The Cedar House Fishing Group has been running for over five years and, as it turns out, it’s a bit of a family affair. Paul Wilmshurst took it over from his brother who, along with their mum, all work for Huntercombe. Paul is clearly a passionate fisherman but actually, when you speak to him, it’s his dedication to our patients that really comes through.
Between 4-6 patients go fishing with Paul two to three times a month, sometimes every Sunday (depending on the weather). Sometimes the group go sea fishing, other times they go freshwater fishing at a local Course Fishery. Paul takes patients with a range of abilities and experience but all develop their skills and make progress – catching bigger fish as they do so.
Paul was able to teach one particular patient how to tie his own fishing rig and was then able to share the excitement when he caught fish using it. Paul says that you can’t really put into words the satisfaction the patient got from catching fish with a rig he had made himself – nor the intense satisfaction Paul got from helping him to do so.
Patients are detained at Cedar House because of the risks that they might pose to themselves or others – this detention is independently and regularly assessed for its appropriateness by courts of law – so the risks are properly assessed before Paul takes any of them fishing. What’s great, however, and what Paul is extremely proud of, is the fact that they have never had a single incident.

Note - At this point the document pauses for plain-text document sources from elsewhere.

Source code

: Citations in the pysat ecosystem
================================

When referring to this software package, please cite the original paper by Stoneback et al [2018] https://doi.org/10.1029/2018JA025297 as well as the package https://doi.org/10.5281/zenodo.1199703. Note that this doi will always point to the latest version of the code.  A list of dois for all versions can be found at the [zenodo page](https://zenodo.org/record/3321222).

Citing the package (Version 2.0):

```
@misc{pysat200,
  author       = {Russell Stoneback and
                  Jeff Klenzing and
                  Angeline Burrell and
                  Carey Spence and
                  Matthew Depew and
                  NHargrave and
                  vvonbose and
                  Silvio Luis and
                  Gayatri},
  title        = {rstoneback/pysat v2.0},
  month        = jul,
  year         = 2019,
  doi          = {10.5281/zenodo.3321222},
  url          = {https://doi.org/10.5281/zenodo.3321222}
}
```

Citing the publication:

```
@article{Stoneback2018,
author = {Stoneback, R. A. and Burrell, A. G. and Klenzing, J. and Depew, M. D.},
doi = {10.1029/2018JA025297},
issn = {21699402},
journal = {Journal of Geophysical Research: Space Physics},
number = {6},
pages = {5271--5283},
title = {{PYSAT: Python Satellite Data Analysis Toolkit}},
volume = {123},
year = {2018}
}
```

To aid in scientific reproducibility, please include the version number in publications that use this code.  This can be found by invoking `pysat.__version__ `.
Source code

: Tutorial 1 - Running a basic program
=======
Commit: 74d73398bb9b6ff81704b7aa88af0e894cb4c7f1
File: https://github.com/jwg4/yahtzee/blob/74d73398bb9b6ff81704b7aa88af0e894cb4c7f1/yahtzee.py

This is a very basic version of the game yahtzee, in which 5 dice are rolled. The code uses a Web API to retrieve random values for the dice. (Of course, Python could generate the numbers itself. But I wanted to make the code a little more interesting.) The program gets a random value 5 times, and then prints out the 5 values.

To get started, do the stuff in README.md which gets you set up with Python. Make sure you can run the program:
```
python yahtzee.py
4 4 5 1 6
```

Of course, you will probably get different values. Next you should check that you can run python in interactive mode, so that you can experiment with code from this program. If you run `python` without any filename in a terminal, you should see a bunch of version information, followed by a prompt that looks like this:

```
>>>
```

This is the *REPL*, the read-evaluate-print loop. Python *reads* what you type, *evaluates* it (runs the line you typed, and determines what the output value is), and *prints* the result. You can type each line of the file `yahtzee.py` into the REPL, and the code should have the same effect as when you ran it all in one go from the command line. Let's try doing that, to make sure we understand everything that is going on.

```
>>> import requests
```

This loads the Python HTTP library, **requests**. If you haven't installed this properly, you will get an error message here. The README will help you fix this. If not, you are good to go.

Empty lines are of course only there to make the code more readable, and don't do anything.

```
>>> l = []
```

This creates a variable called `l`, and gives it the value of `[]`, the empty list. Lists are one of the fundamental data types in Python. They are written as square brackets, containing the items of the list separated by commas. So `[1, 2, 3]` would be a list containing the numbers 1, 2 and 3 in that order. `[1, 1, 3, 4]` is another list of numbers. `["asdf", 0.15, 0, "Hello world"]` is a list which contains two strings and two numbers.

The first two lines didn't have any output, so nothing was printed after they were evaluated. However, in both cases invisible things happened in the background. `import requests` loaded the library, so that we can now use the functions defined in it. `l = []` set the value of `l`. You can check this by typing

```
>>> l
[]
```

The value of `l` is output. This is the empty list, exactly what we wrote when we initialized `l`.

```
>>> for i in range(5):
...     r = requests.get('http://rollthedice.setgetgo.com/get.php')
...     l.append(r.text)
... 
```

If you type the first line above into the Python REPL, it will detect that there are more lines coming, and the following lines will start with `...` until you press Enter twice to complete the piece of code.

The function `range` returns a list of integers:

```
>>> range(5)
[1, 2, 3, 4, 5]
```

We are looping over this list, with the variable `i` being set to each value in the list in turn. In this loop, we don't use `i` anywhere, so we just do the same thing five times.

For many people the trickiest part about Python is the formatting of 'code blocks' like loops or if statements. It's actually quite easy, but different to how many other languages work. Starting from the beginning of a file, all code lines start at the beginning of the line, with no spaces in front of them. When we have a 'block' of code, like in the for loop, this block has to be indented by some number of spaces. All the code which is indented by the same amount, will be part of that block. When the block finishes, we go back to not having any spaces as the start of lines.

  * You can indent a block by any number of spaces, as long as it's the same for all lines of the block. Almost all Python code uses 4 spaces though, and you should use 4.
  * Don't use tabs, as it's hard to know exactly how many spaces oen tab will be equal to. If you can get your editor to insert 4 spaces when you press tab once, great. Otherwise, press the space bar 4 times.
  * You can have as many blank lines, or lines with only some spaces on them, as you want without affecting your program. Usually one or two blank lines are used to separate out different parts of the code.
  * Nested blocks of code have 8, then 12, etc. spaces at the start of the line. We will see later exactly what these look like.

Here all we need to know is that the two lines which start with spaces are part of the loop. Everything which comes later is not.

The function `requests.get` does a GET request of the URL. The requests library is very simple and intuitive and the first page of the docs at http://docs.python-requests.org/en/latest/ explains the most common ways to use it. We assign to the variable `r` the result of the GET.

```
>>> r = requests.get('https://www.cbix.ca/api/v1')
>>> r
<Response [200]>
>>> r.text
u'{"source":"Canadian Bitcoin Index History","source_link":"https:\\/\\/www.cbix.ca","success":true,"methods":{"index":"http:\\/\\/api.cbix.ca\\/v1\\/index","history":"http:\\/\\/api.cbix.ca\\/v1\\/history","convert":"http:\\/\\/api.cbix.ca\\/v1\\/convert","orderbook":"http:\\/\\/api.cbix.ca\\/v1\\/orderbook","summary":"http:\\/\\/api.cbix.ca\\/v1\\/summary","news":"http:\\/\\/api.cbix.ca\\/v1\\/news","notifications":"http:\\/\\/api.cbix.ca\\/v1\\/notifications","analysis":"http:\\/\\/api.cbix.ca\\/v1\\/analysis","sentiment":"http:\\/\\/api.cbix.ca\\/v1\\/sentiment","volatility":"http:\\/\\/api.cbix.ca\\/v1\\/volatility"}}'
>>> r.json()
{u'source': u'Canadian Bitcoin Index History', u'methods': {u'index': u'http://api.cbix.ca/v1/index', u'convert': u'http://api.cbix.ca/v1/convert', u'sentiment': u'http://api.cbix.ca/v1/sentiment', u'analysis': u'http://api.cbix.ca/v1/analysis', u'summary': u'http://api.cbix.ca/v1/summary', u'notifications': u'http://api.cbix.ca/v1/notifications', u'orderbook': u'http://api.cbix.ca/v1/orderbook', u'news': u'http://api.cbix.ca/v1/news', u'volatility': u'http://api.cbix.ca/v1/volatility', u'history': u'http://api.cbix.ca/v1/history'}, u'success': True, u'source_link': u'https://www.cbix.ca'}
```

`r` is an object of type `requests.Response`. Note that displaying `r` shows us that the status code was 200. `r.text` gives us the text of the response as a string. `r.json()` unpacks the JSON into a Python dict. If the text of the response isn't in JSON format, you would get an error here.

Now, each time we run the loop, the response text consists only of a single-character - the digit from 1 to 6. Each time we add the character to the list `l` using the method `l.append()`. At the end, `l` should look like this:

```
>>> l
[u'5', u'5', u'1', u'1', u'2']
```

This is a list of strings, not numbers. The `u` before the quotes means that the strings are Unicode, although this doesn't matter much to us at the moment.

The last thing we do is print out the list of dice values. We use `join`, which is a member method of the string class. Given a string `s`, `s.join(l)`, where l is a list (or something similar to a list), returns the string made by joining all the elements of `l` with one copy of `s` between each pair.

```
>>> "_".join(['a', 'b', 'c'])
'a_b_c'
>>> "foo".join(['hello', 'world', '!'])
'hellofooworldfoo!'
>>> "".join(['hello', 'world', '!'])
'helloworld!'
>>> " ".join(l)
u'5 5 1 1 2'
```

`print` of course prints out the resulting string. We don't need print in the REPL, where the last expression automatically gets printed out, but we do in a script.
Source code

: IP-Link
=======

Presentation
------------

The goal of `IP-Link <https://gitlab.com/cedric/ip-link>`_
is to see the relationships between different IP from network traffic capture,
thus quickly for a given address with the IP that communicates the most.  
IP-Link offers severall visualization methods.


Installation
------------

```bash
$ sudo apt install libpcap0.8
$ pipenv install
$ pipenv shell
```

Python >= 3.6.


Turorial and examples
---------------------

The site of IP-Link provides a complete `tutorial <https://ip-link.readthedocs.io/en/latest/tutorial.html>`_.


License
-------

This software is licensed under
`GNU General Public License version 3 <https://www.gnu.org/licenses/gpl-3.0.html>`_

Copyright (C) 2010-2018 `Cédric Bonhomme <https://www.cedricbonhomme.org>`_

He puts this down not just to the tranquil nature of fishing, nor the stillness and focus that a fisherman obtains. He believes that it is also about being in an environment where you see familiar faces, people who recognise and acknowledge you, without the ‘clinical focus’ that is a requirement of the hospital setting. This helps patients to relax and enjoy a very tranquil everyday pursuit.
And in this environment patients progress and thrive – this is the cornerstone of ‘rehabilitation’, and Cedar House do their best to ensure that all their patients reach their own goals and potential, often introducing them to new skills and experiences on the way. Fishing’s actually not as straightforward as you might think. And catching the fish is only half of the story. Paul also teaches patients how to manage the fish once they have caught it to ensure it can be put back in the water. They need to learn how to reel in the fish, netting and landing, handling and how to enable fish to recover before releasing them. And they do. Mark says that most of his current group are now totally self-sufficient and rarely need help. The satisfaction they gain from being able to do all of this independently is immense.
What better preparation for leaving us?